Lesung des Wortes Gottes

Halleluja, halleluja, halleluja.

Der Geist des Herren ruht auf dir,
der von dir geboren wird, wird heilig sein.

Halleluja, halleluja, halleluja.

Das Buch Tobit 2,9-14

Als ich ihn begraben hatte und in der Nacht nach Hause kam, legte ich mich an der Hofmauer zum Schlafen nieder, weil ich unrein geworden war. Mein Gesicht ließ ich unbedeckt,

ohne auf die Sperlinge zu achten, die in der Mauer nisteten. Da ließen die Sperlinge ihren warmen Kot in meine offenen Augen fallen, und es bildeten sich weiße Flecke in meinen Augen. Ich ging zu den Ärzten, doch sie konnten mir nicht helfen. Achikar sorgte für meinen Unterhalt, bis er in die Provinz Elymaïs zog.

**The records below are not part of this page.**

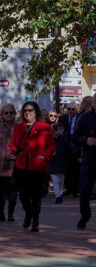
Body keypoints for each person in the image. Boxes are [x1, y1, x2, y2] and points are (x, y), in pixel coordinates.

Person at [10, 101, 55, 232]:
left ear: (36, 112)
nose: (27, 113)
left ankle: (35, 220)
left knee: (35, 195)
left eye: (30, 110)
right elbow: (12, 144)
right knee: (23, 195)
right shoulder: (18, 127)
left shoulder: (44, 127)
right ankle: (28, 213)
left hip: (38, 167)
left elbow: (51, 146)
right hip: (21, 165)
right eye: (25, 110)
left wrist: (45, 157)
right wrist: (14, 150)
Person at [0, 104, 18, 222]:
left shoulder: (18, 127)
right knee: (0, 191)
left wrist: (16, 154)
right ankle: (0, 213)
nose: (9, 115)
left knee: (12, 190)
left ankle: (11, 213)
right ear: (2, 115)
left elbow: (23, 144)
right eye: (6, 113)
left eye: (11, 112)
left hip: (13, 163)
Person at [73, 94, 96, 230]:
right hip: (89, 160)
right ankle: (85, 216)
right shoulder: (84, 117)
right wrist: (85, 140)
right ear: (92, 102)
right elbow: (75, 137)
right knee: (84, 191)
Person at [60, 102, 81, 198]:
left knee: (76, 169)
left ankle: (75, 190)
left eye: (73, 109)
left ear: (76, 109)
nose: (71, 111)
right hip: (66, 143)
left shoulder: (80, 118)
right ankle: (68, 188)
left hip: (76, 144)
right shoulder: (63, 118)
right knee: (67, 169)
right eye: (69, 109)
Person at [50, 123, 72, 204]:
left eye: (61, 129)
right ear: (54, 131)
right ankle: (58, 196)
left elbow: (70, 147)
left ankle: (60, 193)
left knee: (61, 180)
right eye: (58, 130)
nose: (60, 131)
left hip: (62, 162)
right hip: (53, 162)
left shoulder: (65, 139)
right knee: (55, 180)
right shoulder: (51, 139)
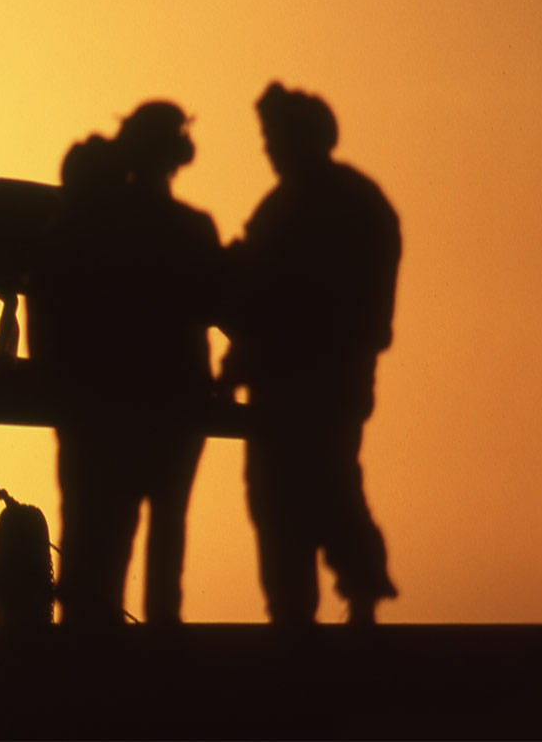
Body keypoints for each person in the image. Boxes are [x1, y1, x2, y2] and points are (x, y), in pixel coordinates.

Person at [222, 82, 401, 626]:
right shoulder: (355, 204)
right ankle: (324, 607)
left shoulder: (295, 211)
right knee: (317, 489)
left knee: (303, 493)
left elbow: (261, 298)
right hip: (323, 380)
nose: (268, 149)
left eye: (274, 137)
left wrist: (235, 368)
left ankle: (312, 612)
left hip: (306, 382)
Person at [40, 103, 223, 627]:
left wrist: (58, 390)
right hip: (173, 408)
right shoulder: (191, 230)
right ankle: (159, 642)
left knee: (94, 544)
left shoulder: (81, 228)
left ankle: (90, 650)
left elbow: (49, 308)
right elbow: (221, 302)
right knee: (166, 536)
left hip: (97, 411)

Meine Frau Hanna fertigte zu Hause Webarbeiten an, wie sie Frauen zu machen pflegen,

und lieferte sie dann bei den Bestellern ab. Einmal geschah es, daß sie ihr nicht nur den Lohn zahlten, sondern auch noch ein Ziegenböckchen dazuschenkten.

Als sie heimkam, fing das Tier an zu meckern. Ich fragte sie: Wo hast du das Böckchen her? Es ist doch nicht etwa gestohlen? Dann gib es seinen Eigentümern zurück! Denn was gestohlen ist, darf man nicht essen.

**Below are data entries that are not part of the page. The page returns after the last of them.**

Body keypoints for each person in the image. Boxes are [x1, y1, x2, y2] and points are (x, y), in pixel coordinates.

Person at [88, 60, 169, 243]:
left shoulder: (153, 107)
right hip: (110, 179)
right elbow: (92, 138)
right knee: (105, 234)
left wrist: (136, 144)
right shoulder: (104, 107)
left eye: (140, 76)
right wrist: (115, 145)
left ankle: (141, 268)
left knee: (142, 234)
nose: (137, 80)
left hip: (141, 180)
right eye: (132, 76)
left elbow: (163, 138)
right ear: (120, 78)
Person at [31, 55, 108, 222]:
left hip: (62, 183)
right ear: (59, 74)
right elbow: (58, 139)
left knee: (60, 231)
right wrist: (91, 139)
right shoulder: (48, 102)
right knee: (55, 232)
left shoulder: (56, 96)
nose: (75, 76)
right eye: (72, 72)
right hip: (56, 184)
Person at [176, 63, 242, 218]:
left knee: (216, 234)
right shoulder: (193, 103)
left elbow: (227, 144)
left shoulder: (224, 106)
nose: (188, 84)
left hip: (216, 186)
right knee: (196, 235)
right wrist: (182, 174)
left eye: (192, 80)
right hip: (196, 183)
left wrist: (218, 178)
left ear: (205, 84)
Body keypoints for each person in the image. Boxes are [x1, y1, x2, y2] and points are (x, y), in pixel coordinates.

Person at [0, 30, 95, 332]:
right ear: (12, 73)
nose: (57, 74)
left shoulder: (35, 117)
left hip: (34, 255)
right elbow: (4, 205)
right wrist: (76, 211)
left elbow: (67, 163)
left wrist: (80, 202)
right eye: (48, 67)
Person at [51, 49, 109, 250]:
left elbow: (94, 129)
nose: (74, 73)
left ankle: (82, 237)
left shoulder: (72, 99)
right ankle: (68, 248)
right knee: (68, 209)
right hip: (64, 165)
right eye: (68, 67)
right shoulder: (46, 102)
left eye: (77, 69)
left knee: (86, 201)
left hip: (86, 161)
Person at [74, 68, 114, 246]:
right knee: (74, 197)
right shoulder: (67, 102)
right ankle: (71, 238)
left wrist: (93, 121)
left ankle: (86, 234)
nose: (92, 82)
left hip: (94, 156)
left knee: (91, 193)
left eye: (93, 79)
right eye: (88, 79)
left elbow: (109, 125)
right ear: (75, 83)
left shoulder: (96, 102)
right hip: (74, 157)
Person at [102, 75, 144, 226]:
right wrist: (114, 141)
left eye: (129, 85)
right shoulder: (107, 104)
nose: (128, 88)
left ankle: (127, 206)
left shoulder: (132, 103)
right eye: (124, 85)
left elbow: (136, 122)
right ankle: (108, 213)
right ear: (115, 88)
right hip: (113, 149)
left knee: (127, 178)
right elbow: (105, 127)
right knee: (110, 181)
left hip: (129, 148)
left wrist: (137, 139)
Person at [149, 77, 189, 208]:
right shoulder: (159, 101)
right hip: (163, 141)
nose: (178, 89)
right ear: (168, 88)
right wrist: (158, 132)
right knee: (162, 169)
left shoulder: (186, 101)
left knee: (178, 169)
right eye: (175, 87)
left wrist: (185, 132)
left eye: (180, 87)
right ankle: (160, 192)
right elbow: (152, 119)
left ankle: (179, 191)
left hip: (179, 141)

Sie erwiderte: Es wurde mir zusätzlich zu meinem Lohn geschenkt. Aber ich glaubte ihr nicht und verlangte, daß sie es seinen Eigentümern zurückbrachte, und ich schämte mich ihretwegen. Doch sie antwortete: Wo ist denn der Lohn für deine Barmherzigkeit und Gerechtigkeit? Jeder weiß, was sie dir eingebracht haben.

 

Halleluja, halleluja, halleluja.

Hier sind, Herr, deine Diener,
uns geschehe nach deinem Wort.

Halleluja, halleluja, halleluja.

Hier geschieht Tobit das dritte Unglück nach dem Verlust des Besitzes und der Traurigkeit am Pfingstfest. Als der Kot der Sperlinge aus dem Nest, unter dem Tobit eingeschlafen war, in seine Augen fällt, wird er kurz darauf blind. Die Ärzte können ihm nicht helfen. Wie im Buch Hiob (vgl. 2,9) wird auch hier von der negativen Reaktion der Frau berichtet, von deren Arbeit Tobit nun abhängig geworden ist. Nachdem ihn dieses Unglück getroffen hat, zeigt er allen seine Begrenztheit, indem er übertrieben reagiert, als seine Frau zum Paschafest ein Ziegenböckchen beschaffen kann. Übertrieben ist allerdings auch die Reaktion der Frau, die ihre geringe Religiosität unter Beweis stellt: „Wo ist denn der Lohn für deine Barmherzigkeit und Gerechtigkeit? Jeder weiß, was sie dir eingebracht haben.“ Damit begibt sich die Frau auf eine ähnliche Ebene wie die Freunde des Hiob: Wo ist denn der Lohn für deine Barmherzigkeit, da sie offenbar umgehend vergolten wird? Hat Tobit nicht wie Hiob bestimmt eine schwere Schuld begangen? Und viele andere Fragen treten auf. Tobit sucht Verständnis bei seiner Frau, findet es jedoch nicht. Im weiteren Verlauf der Erzählung wird das Verhältnis zwischen Tobit und Hanna dann sehr viel positiver dargestellt. Doch in diesem Augenblick wird die Einsamkeit Tobits hervorgehoben. Er steht allein vor Gott. Auch im Leid kann der Gläubige jedoch einen neuen Anstoß finden, sein Leben vertrauensvoll in die Hände Gottes zu legen. So findet Tobit auch angesichts seines Schmerzes die Kraft, sein Flehen an Gott zu richten.